What are the recommended types of fertilizer and water to use here?
How do I care for my trees when I go on vacation?
What are the best times to transplant or dig here?
How do I get rid of spider mites or white flies?
What desert plants can be used for bonsai?
Where do I find bonsai containers for my trees here in the Valley?
Should I use cut paste on pruning cuts?
How do I grow moss here?
But my tree’s not ready yet for showing…
What about indoor bonsai?
Do I need to join a club to learn bonsai? (plus Clubs Links)
(1) Make sure that none of your trees get unfiltered direct sunlight after midmorning. |
(2) Immediately read this site’s Hot Weather Botany, Plant list (to see if any of your trees are listed), Seasonal Care, and Back-to-Basics information to better understand what your plants are about to experience. (The rest of this FAQ page is helpful also.) |
(3) Do NOT overwater. Do NOT fertilize during this first season these bonsai immigrants are here. |
(4) Contact the Phoenix Bonsai Society for additional assistance. |
My juniper is starting to turn brown — what should I do?

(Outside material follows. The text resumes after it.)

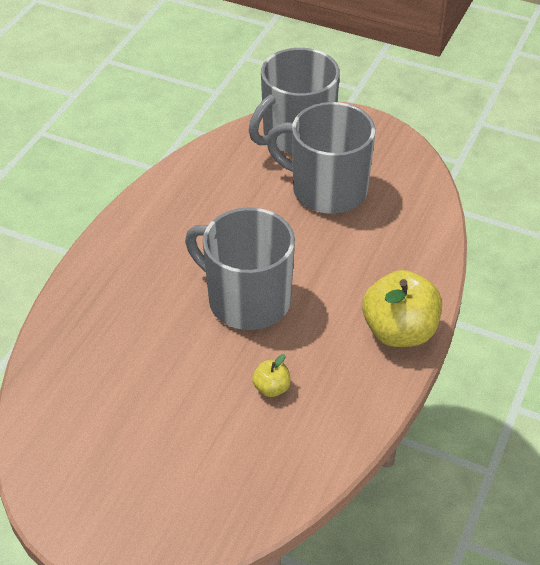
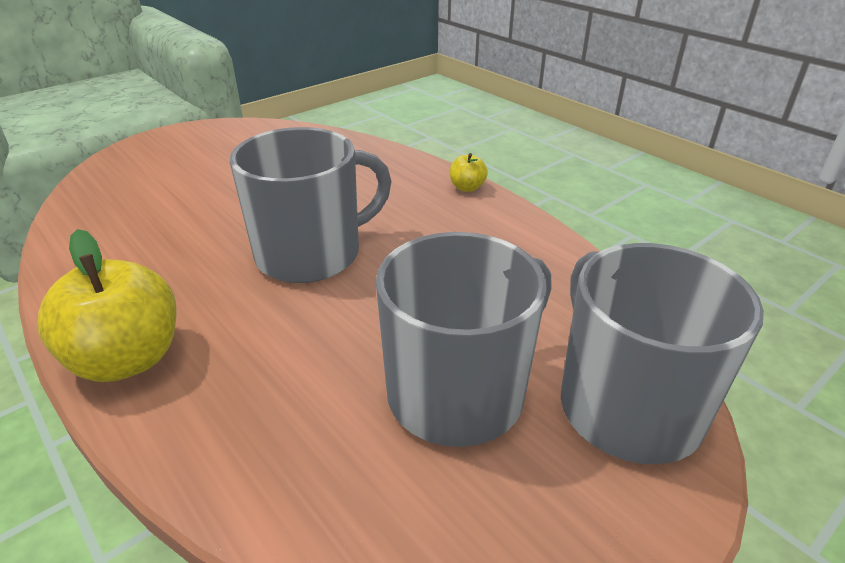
camera: 115 degrees right, 10 degrees down
yellow apple [252,354,290,397] -> yellow apple moved to [450,153,488,192]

Prepare to give the tree a burial and clean out the pot for reuse. Junipers (and pines) have an unfortunate habit of being dead a few weeks before they start to show it. By the time you notice the foliage turning dull green and brittle, the tree already “has left the garden,” as it were. If only asingle branch is dead, you could try to save the rest of the tree by pruning off the departed. But NO amount of fertilizer, Superthrive, reverse osmosis water, repotting, or compost mix will ever bring back the tree. And it does not matter how old the seller said the tree was (or wasn’t). Note: Relatively few people are either aware of or will admit to this being true, including many nonnursery sellers of the ubiquitous juniper in a blue glazed pot “mallsai” (nontrained starter plants as found in a mall shop or roadside stand). Consider the lesson learned, clean out the pot well, and find it Your studies will progress much further doing that. By the way, virtually everyone who has attempted to learn bonsai in the past century or two has lost at least one juniper: novices, advanced students, masters. You are in good company. Try junipers for the range of foilage and bark textures, for the variety of branching and growth patterns, for the relatively small retail price on untrained nursery stock, for that wonderful scent of clipped/pinched needles. Try other plants for more certain success and longevity, for flowering or autumn shedding of colored leaves, for fewer pains in your fingers. |
Why did my tree die?
(1) It was overwatered. |
(2) It was kept indoors. |
(3) It was overfertilized. |
(4) It was in the wrong soil mix for here. |
(5) It was repotted or transplanted in the wrong season. |
(6) For its particular variety and size, it was overexposed to the sun and other elements. |
(7) It was pruned incorrectly/too much. |
(8) It was not healthy enough when you got it in order to survive as a bonsai here. |
(9) It was weakened by any combination of the above and became ripe for insects or disease to start to break it down. |
(10) It was underwatered. |
Should I buy a bonsai from a Roadside, Mall or Garden Center vendor?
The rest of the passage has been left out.